The Annual Orionid Meteor Shower Peaks This Weekend
Meteor fans: this is one of your nights.
The annual Orionid meteor shower peaks October 20 and 22, 2017, but you could see meteors as early as October 15, and as late as October 29.
You’ll need to rise early or stay up late to catch the show overhead, as the peak observing window is between 2 a.m. and 5 a.m.
If you have an unclouded view of the night sky, preferably away from urban light, you’ll have plenty of chances to see some beautiful streaks of light with your naked eyes.
What are the Orionids?
They’re one of a few major, yearly meteor showers. The Orionids — so named because the meteors appear to radiate out from near the Orion constellation — happen from October to November.

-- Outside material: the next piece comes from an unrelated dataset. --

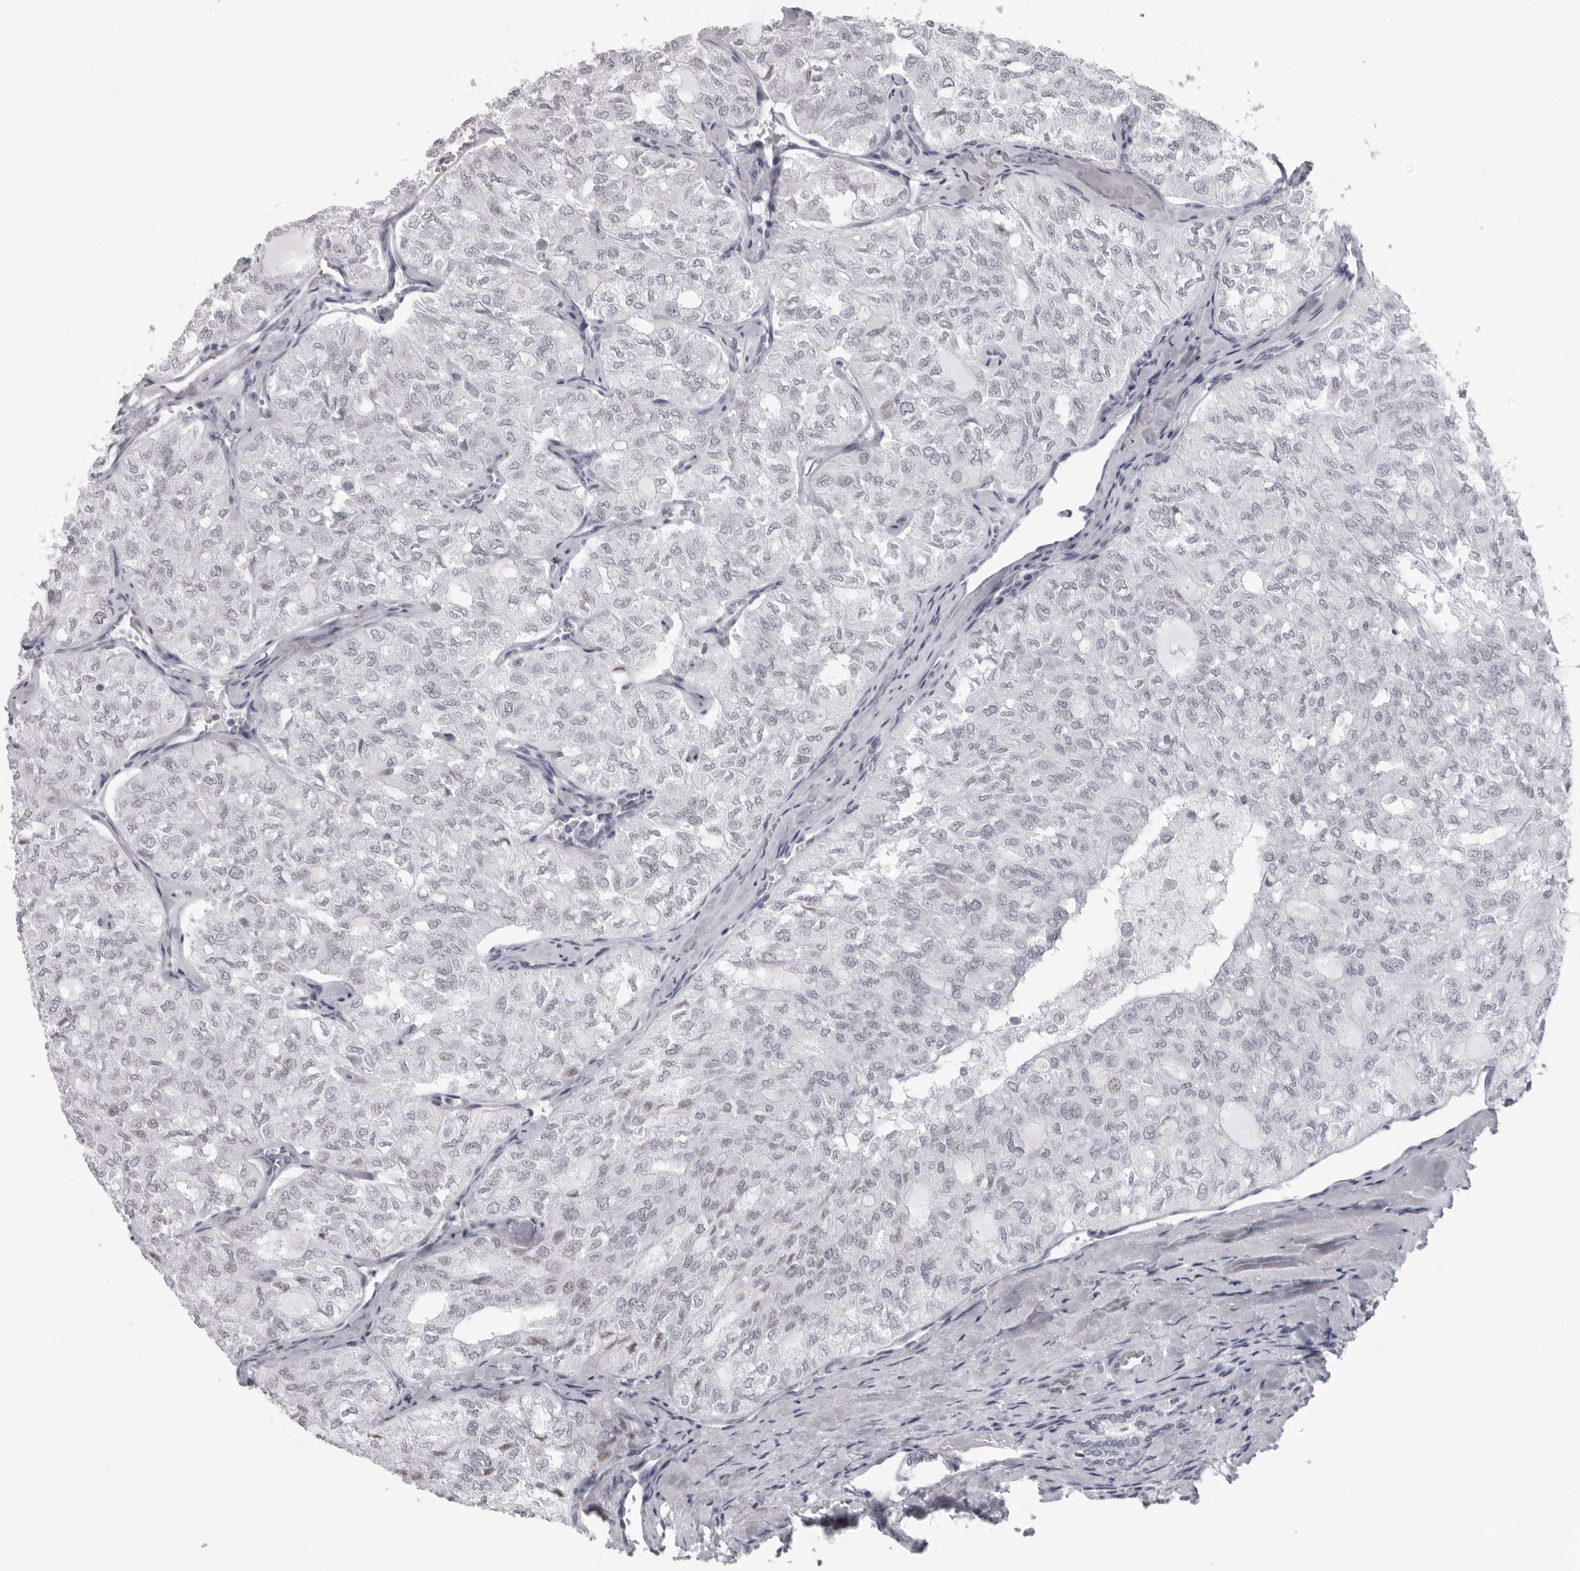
{"staining": {"intensity": "negative", "quantity": "none", "location": "none"}, "tissue": "thyroid cancer", "cell_type": "Tumor cells", "image_type": "cancer", "snomed": [{"axis": "morphology", "description": "Follicular adenoma carcinoma, NOS"}, {"axis": "topography", "description": "Thyroid gland"}], "caption": "Thyroid follicular adenoma carcinoma was stained to show a protein in brown. There is no significant staining in tumor cells. (IHC, brightfield microscopy, high magnification).", "gene": "ESPN", "patient": {"sex": "male", "age": 75}}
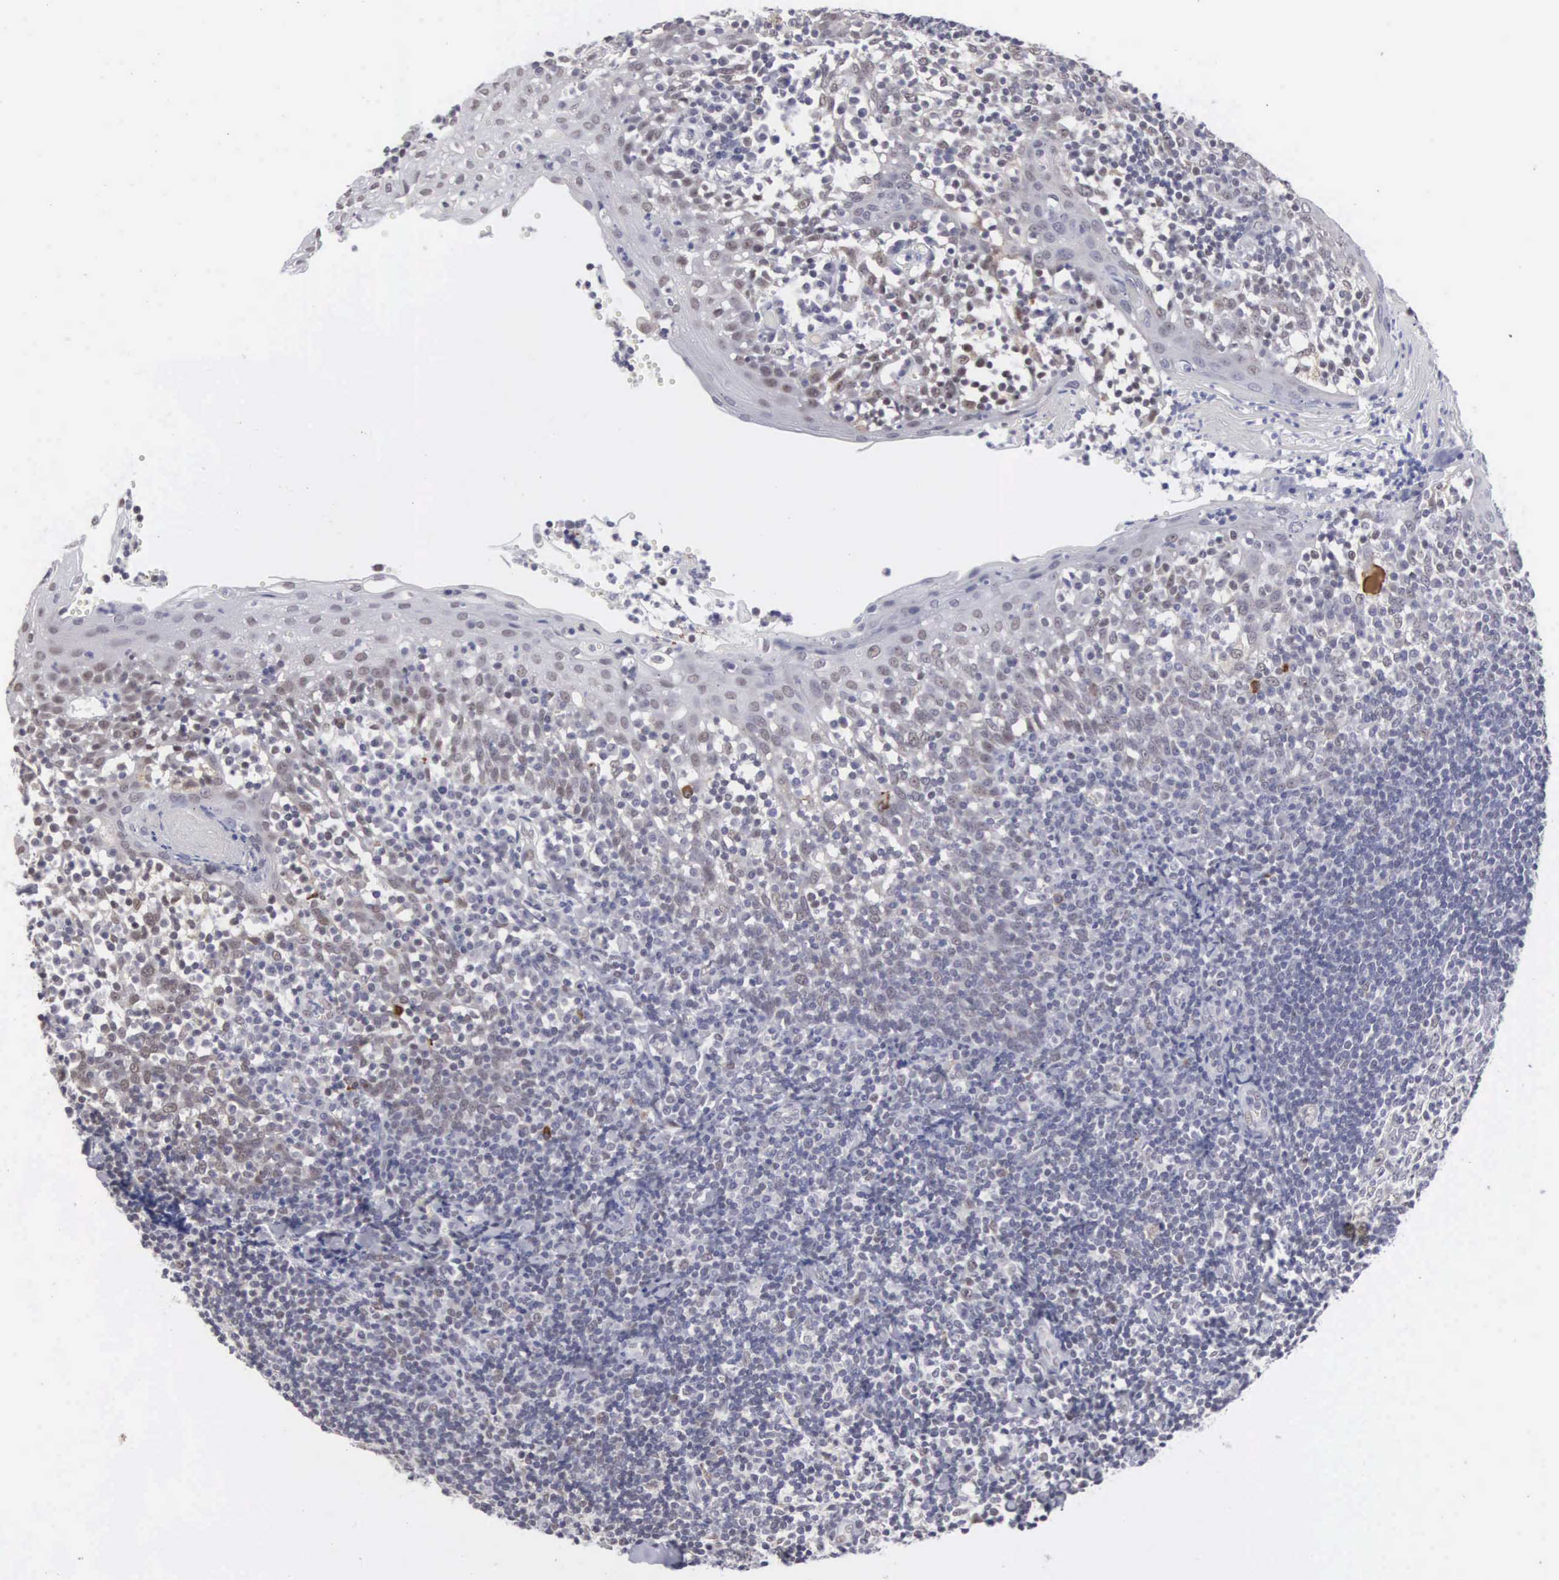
{"staining": {"intensity": "weak", "quantity": "<25%", "location": "nuclear"}, "tissue": "tonsil", "cell_type": "Germinal center cells", "image_type": "normal", "snomed": [{"axis": "morphology", "description": "Normal tissue, NOS"}, {"axis": "topography", "description": "Tonsil"}], "caption": "Protein analysis of normal tonsil displays no significant positivity in germinal center cells.", "gene": "MNAT1", "patient": {"sex": "female", "age": 41}}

During the peak, viewers in 2017 can expect a “modest” 10-15 meteors per hour.
What causes it?
Meteors are tiny space debris burning up as they hit Earth’s atmosphere. In the case of the Orionids, the debris is made up of particles left behind by Halley’s Comet, which last was in our cosmic neighborhood in 1986. When the comet flies close to the sun every 75 years or so, the sun burns off some of the comet’s surface, so it leaves behind dust and rock.
The Earth runs into the cloud of debris in October and November, resulting in the Orionid showers, and from April to May, for the Eta Aquarid showers.
Where is Halley’s Comet, anyway?
Far away from here. It’s been traveling away from our sun since its 1986 flyby, and it’s projected to come back close enough for us to see it with the naked eye in 2061.